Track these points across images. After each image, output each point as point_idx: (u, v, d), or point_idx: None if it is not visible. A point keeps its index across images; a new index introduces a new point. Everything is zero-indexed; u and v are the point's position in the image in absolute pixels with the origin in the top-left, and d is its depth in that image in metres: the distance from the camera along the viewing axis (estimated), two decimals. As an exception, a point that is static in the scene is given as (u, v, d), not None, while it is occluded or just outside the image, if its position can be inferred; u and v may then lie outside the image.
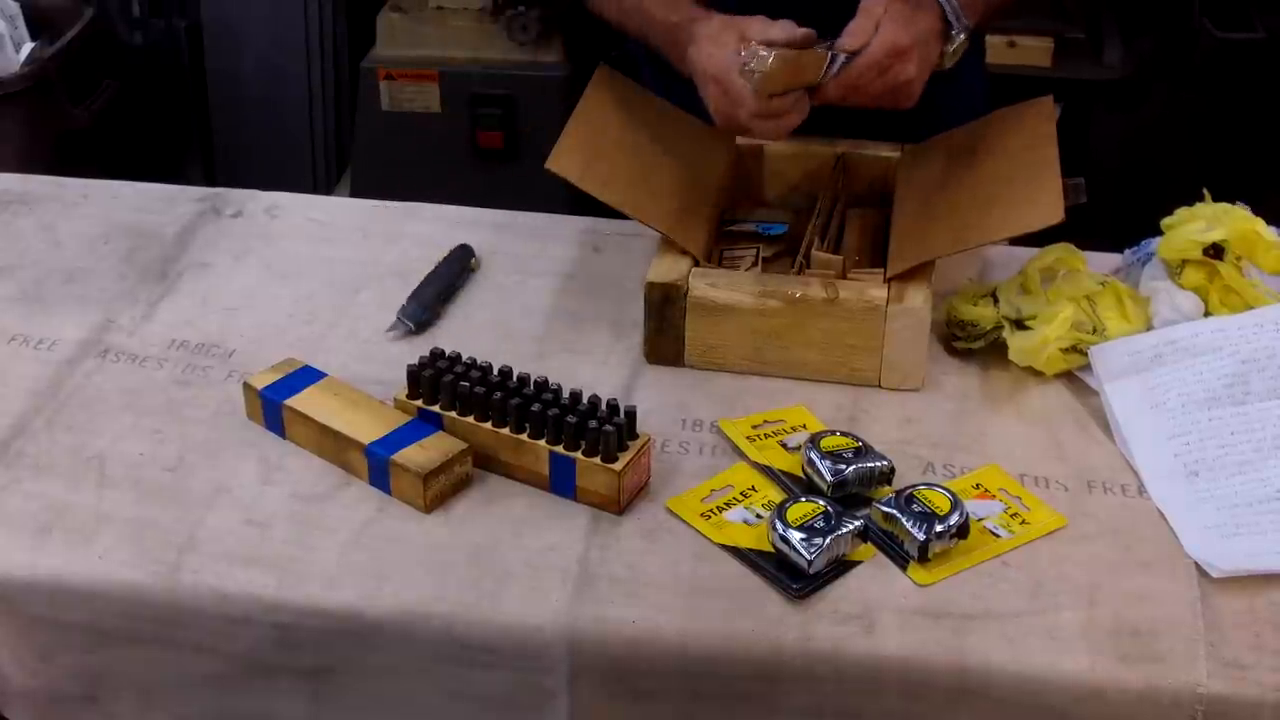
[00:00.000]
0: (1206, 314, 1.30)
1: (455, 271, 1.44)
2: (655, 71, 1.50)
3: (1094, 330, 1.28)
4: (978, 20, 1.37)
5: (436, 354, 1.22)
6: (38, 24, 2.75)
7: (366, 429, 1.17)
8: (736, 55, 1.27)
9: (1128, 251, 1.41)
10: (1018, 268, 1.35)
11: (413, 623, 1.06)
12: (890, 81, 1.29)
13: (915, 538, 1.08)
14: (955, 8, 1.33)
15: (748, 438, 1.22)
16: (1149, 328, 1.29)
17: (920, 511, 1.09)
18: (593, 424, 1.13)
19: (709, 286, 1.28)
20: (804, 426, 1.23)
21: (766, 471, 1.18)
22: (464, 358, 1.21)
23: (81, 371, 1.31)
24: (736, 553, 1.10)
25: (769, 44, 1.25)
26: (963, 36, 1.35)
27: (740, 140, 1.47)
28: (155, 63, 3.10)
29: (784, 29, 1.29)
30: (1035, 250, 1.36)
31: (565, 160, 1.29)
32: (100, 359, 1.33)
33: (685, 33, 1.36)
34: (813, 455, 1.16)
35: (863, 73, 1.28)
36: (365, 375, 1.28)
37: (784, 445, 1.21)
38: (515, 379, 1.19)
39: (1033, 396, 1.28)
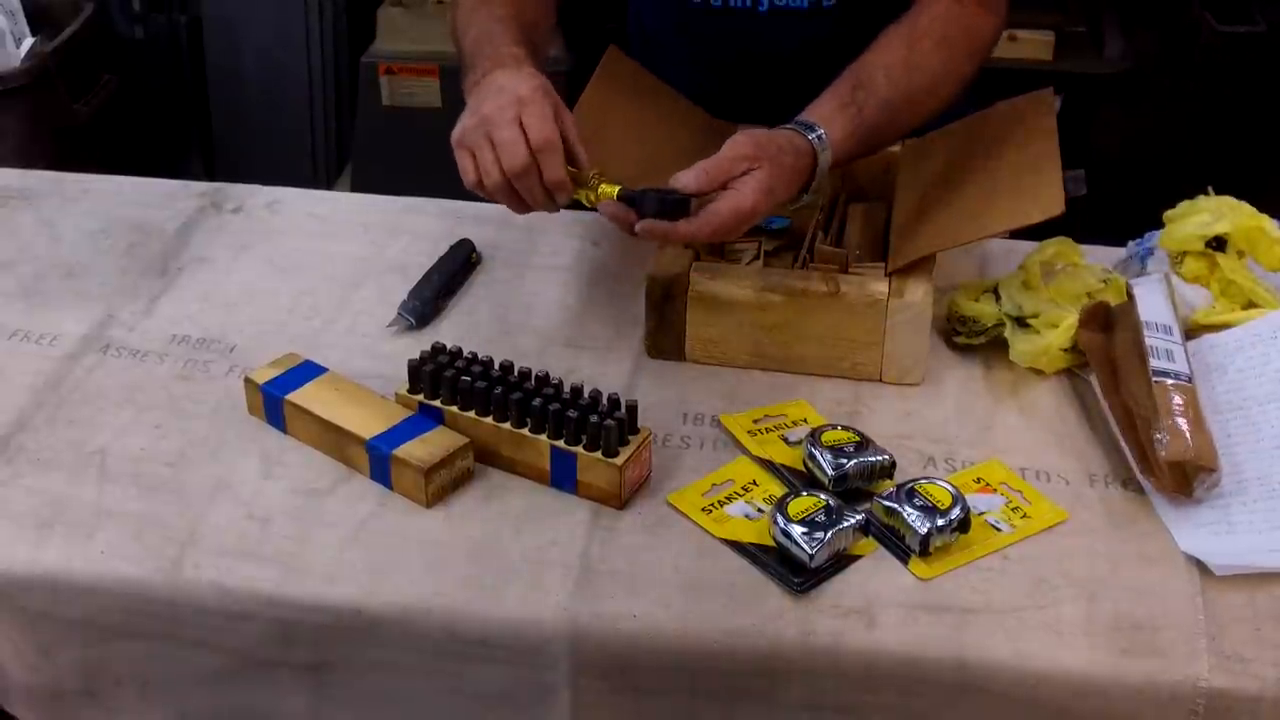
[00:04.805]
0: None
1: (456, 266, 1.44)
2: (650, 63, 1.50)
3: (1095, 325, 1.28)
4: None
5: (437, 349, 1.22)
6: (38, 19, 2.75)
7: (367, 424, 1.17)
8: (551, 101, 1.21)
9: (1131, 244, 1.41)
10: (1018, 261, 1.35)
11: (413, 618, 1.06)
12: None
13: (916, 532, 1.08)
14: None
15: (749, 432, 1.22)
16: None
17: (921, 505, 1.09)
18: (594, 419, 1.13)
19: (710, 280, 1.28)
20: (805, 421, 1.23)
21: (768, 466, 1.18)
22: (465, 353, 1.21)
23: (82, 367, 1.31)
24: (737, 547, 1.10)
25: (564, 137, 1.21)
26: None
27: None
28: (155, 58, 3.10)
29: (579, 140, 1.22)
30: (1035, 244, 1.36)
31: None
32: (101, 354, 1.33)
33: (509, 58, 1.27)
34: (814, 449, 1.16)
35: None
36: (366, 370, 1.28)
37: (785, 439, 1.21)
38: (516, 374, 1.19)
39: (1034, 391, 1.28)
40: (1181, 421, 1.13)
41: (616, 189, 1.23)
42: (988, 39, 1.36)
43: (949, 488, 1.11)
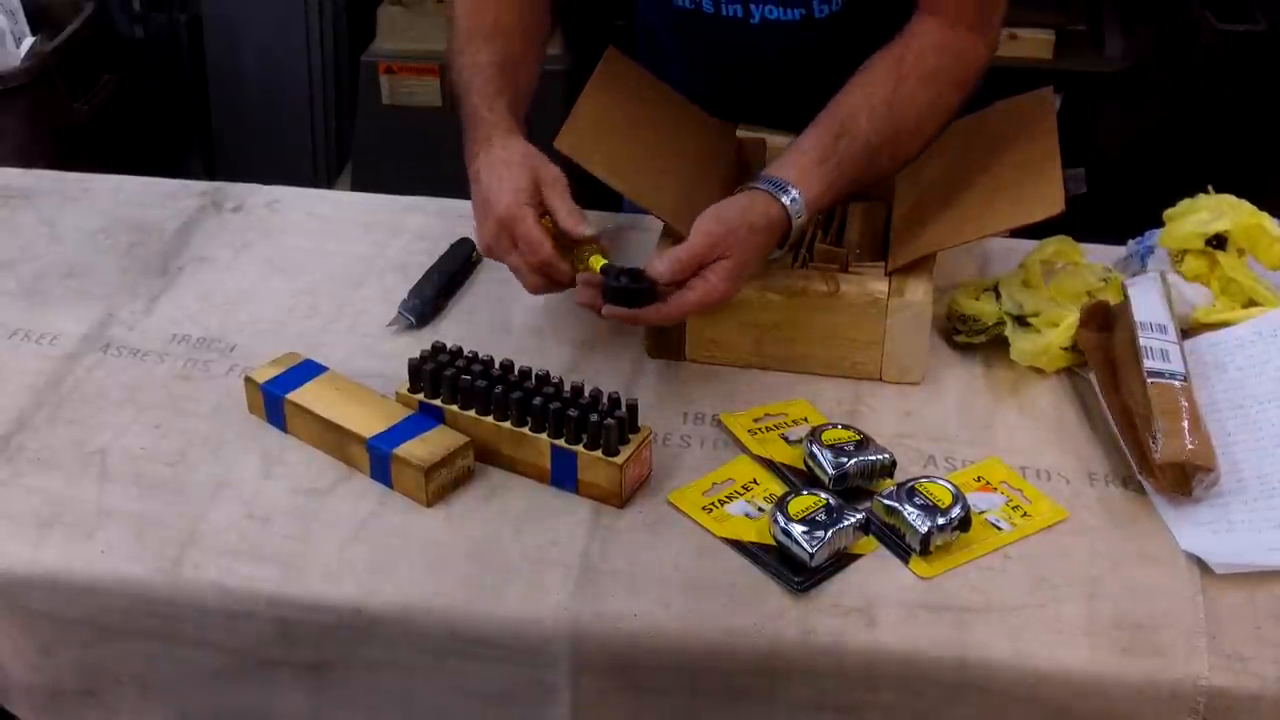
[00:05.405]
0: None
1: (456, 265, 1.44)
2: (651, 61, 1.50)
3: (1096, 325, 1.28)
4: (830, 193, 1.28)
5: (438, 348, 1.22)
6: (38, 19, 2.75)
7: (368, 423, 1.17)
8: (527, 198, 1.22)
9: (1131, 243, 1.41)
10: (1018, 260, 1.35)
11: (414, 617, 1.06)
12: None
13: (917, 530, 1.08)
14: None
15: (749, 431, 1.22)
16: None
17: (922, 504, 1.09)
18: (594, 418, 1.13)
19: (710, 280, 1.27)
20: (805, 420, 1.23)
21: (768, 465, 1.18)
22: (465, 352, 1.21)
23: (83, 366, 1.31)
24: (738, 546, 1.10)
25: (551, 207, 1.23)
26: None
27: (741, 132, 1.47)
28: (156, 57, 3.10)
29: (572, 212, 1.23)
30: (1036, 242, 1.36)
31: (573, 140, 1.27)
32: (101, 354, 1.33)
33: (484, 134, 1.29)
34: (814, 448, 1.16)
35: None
+--
[About this task]: Leave the images aside and retype each line of the listing above exactly.

[Response area]:
Track these points across images. After each image, output each point as point_idx: (u, v, d), or point_idx: None if it is not visible. A point keeps its index across images; a new index introduces a new point. Everything is zero-indexed; u and v are the point's position in the image in absolute pixels with the origin in the top-left, and d is its depth in that image in metres: the distance from the camera along the viewing axis (estimated), two decimals. As an exception, a point that is static in the scene is given as (u, v, d), not None, while it is occluded or just outside the image, if its position can be inferred; u and v may then lie outside the image.
[00:00.000]
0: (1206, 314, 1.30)
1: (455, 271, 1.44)
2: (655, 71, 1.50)
3: (1094, 330, 1.28)
4: (978, 20, 1.37)
5: (436, 354, 1.22)
6: (38, 24, 2.75)
7: (366, 429, 1.17)
8: (736, 55, 1.27)
9: (1128, 251, 1.41)
10: (1018, 268, 1.35)
11: (413, 623, 1.06)
12: (890, 81, 1.29)
13: (915, 538, 1.08)
14: (955, 8, 1.33)
15: (748, 438, 1.22)
16: (1149, 328, 1.29)
17: (920, 511, 1.09)
18: (593, 424, 1.13)
19: (709, 286, 1.28)
20: (804, 426, 1.23)
21: (766, 471, 1.18)
22: (464, 358, 1.21)
23: (81, 371, 1.31)
24: (736, 553, 1.10)
25: (769, 44, 1.25)
26: (963, 36, 1.35)
27: (740, 140, 1.47)
28: (155, 63, 3.10)
29: (784, 29, 1.29)
30: (1035, 250, 1.36)
31: (565, 160, 1.29)
32: (100, 359, 1.33)
33: (685, 33, 1.36)
34: (813, 455, 1.16)
35: (863, 73, 1.28)
36: (365, 375, 1.28)
37: (784, 445, 1.21)
38: (515, 379, 1.19)
39: (1033, 396, 1.28)
[00:04.805]
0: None
1: (456, 266, 1.44)
2: (650, 63, 1.50)
3: (1095, 325, 1.28)
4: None
5: (437, 349, 1.22)
6: (38, 19, 2.75)
7: (367, 424, 1.17)
8: (551, 101, 1.21)
9: (1131, 244, 1.41)
10: (1018, 261, 1.35)
11: (413, 618, 1.06)
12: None
13: (916, 532, 1.08)
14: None
15: (749, 432, 1.22)
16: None
17: (921, 505, 1.09)
18: (594, 419, 1.13)
19: (710, 280, 1.28)
20: (805, 421, 1.23)
21: (768, 466, 1.18)
22: (465, 353, 1.21)
23: (82, 367, 1.31)
24: (737, 547, 1.10)
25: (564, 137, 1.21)
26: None
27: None
28: (155, 58, 3.10)
29: (579, 140, 1.22)
30: (1035, 244, 1.36)
31: None
32: (101, 354, 1.33)
33: (509, 58, 1.27)
34: (814, 449, 1.16)
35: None
36: (366, 370, 1.28)
37: (785, 439, 1.21)
38: (516, 374, 1.19)
39: (1034, 391, 1.28)
40: (1181, 421, 1.13)
41: (616, 189, 1.23)
42: (988, 39, 1.36)
43: (949, 488, 1.11)
[00:05.405]
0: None
1: (456, 265, 1.44)
2: (651, 61, 1.50)
3: (1096, 325, 1.28)
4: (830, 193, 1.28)
5: (438, 348, 1.22)
6: (38, 19, 2.75)
7: (368, 423, 1.17)
8: (527, 198, 1.22)
9: (1131, 243, 1.41)
10: (1018, 260, 1.35)
11: (414, 617, 1.06)
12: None
13: (917, 530, 1.08)
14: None
15: (749, 431, 1.22)
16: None
17: (922, 504, 1.09)
18: (594, 418, 1.13)
19: (710, 280, 1.27)
20: (805, 420, 1.23)
21: (768, 465, 1.18)
22: (465, 352, 1.21)
23: (83, 366, 1.31)
24: (738, 546, 1.10)
25: (551, 207, 1.23)
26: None
27: (741, 132, 1.47)
28: (156, 57, 3.10)
29: (572, 212, 1.23)
30: (1036, 242, 1.36)
31: (573, 140, 1.27)
32: (101, 354, 1.33)
33: (484, 134, 1.29)
34: (814, 448, 1.16)
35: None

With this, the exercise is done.